**WORK TASK:** Report every line in the records below that contains the word "bottle", copying each such line in full.

[Counting data with pictures]
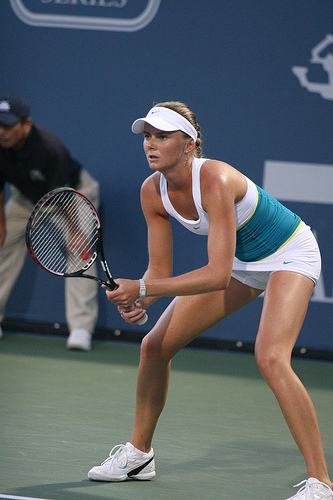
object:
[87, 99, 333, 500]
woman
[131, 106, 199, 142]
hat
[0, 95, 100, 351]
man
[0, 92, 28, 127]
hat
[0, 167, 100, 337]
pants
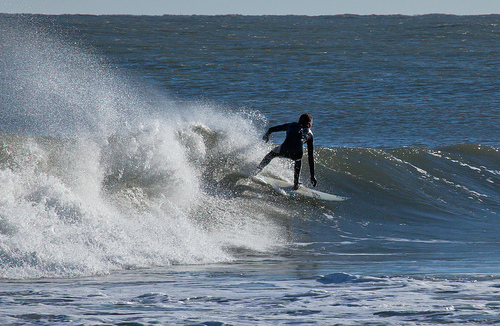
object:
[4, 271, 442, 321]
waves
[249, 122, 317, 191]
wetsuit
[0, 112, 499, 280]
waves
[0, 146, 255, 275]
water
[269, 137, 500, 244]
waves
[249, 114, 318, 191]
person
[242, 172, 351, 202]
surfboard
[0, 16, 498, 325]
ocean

* * *

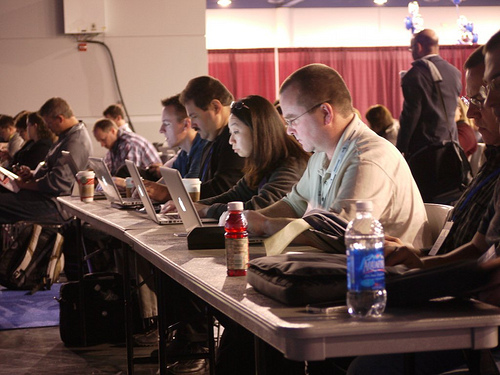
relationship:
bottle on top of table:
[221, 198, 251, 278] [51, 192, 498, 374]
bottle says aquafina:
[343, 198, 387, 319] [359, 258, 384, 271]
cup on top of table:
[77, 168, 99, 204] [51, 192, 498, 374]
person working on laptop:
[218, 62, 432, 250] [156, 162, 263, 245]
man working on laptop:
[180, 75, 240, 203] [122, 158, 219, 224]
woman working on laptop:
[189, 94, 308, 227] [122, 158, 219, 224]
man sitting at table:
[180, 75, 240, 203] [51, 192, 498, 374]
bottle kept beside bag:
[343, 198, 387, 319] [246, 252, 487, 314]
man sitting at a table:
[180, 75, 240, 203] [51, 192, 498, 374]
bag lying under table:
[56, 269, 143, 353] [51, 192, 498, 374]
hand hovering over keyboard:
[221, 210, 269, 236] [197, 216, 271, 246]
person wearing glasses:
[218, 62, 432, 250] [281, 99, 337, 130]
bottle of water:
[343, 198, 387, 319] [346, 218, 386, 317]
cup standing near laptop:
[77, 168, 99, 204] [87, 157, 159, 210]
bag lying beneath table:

**RESPONSE TO THIS EXERCISE:**
bottle on top of table:
bottle says aquafina:
bottle kept beside bag:
bottle of water:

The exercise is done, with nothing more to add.